Rebecca began modeling at the age of 16, going off to New York on her own to begin her career. Four months later, she found herself in Japan, modeling. Eventually, she landed a co-starring role on My Sister Sam (1986), for which she is now best known. In 1989 she also became a spokesperson for Thursday’s Child, a charity for at-risk teens.

In April of that same year, having missed a signing due to filming, she reluctantly went to a girl’s shelter to sign autographs. “No one will recognize me”, she insisted, “or want my autograph,” but as it turned out all of them did. In fact, the girls were so in awe that they invited her to the Renaissance Fair in May; Rebecca accepted.

Only two months later, she lay dead on the pavement in front of her new apartment in West Hollywood, having been shot to death by a paranoid schizophrenic fan around her age, Robert John Bardo, who came to her apartment asking for an autograph. She obliged, even though she was busy rehearsing in her apartment for the most important role of her short career. He later said he felt rejected by her because she didn’t spend more time with him at her door.

He returned a few minutes later, pressed the buzzer, and when she again opened the door for him, he shot shot her once in the chest, placing the bullet directly into her heart. Rebecca screamed out, “Why?” then fell backward in the doorway, and was pronounced dead at Cedars-Sinai hospital within minutes of arriving there by ambulance after the shooting.

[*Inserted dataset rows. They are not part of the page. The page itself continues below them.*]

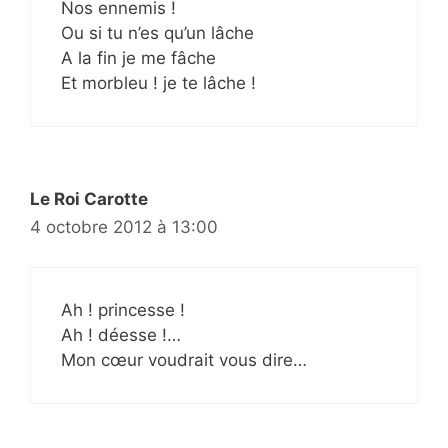
Nos ennemis !
Ou si tu n’es qu’un lâche
A la fin je me fâche
Et morbleu ! je te lâche !
Le Roi Carotte
4 octobre 2012 à 13:00
Ah ! princesse !
Ah ! déesse !…
Mon cœur voudrait vous dire…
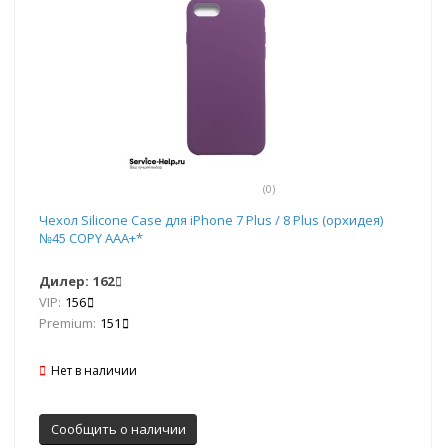
(0)
Чехол Silicone Case для iPhone 7 Plus / 8 Plus (орхидея)
№45 COPY AAA+*
Дилер:
162
VIP:
156
Premium:
151
Нет в наличии
Сообщить о наличии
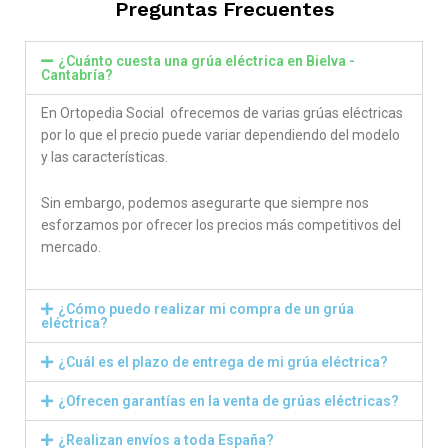
Preguntas Frecuentes
¿Cuánto cuesta una grúa eléctrica en Bielva -
Cantabría?
En Ortopedia Social ofrecemos de varias grúas eléctricas
por lo que el precio puede variar dependiendo del modelo
y las características.
Sin embargo, podemos asegurarte que siempre nos
esforzamos por ofrecer los precios más competitivos del
mercado.
¿Cómo puedo realizar mi compra de un grúa
eléctrica?
¿Cuál es el plazo de entrega de mi grúa eléctrica?
¿Ofrecen garantías en la venta de grúas eléctricas?
¿Realizan envíos a toda España?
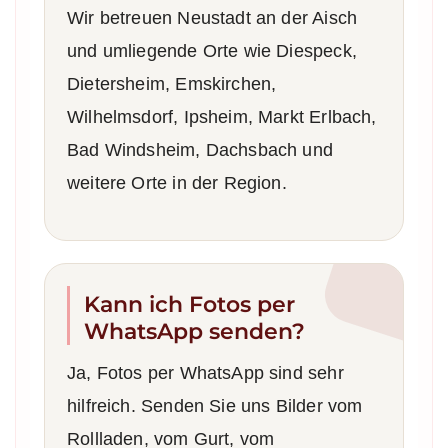
Wir betreuen Neustadt an der Aisch
und umliegende Orte wie Diespeck,
Dietersheim, Emskirchen,
Wilhelmsdorf, Ipsheim, Markt Erlbach,
Bad Windsheim, Dachsbach und
weitere Orte in der Region.
Kann ich Fotos per
WhatsApp senden?
Ja, Fotos per WhatsApp sind sehr
hilfreich. Senden Sie uns Bilder vom
Rollladen, vom Gurt, vom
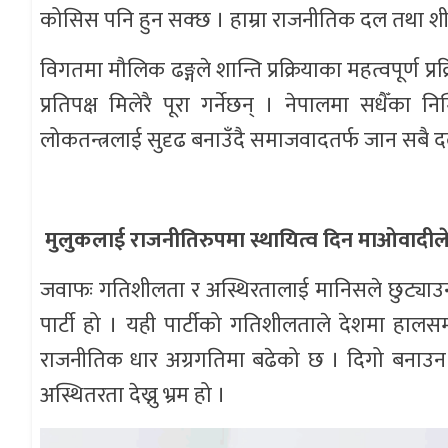
कोसिस पनि हुन सक्छ । हाम्रा राजनीतिक दल तथा शीर्ष 
विगतमा मौलिक ढङ्गले शान्ति प्रक्रियाका महत्वपूर्ण प्र
प्रतिपक्ष मिलेरै पूरा गर्नेछन् । नेपालमा सधैँका 
लोकतन्त्रलाई सुदृढ बनाउँदै समाजवादतर्फ जान सबै दल जिम
मुलुकलाई राजनीतिरुपमा स्थायित्व दिन माओवादीले भू
जवाफः गतिशीलता र अस्थिरतालाई मानिसले छुट्याउ
पार्टी हो । यही पार्टीको गतिशीलताले देशमा हालस
राजनीतिक धार अग्रगतिमा बढेको छ । दिगो बनाउन 
अस्थितरता देख्नु भ्रम हो ।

The killer fled to Tuscon, AZ, and the next morning the previously diagnosed “psychiatric patient”, was found walking blindly, appearing to be hoping to be hit and killed by a car or truck on a major highway. He was subsequently arrested, transferred back to Los Angeles, and plea-bargained for a life sentence without the possibility of parole, with a then young assistant district attorney named Marcia Clark, who later became famous for her failed attempt to convict O.J. Simpson of murder. There was a trial by Judge that lasted a month, because the obsessed fan changed his mind about the plea bargain agreement, and pleaded an ‘insanity defense’. He was found guilty, and sentenced to life in prison without the possibility of parole.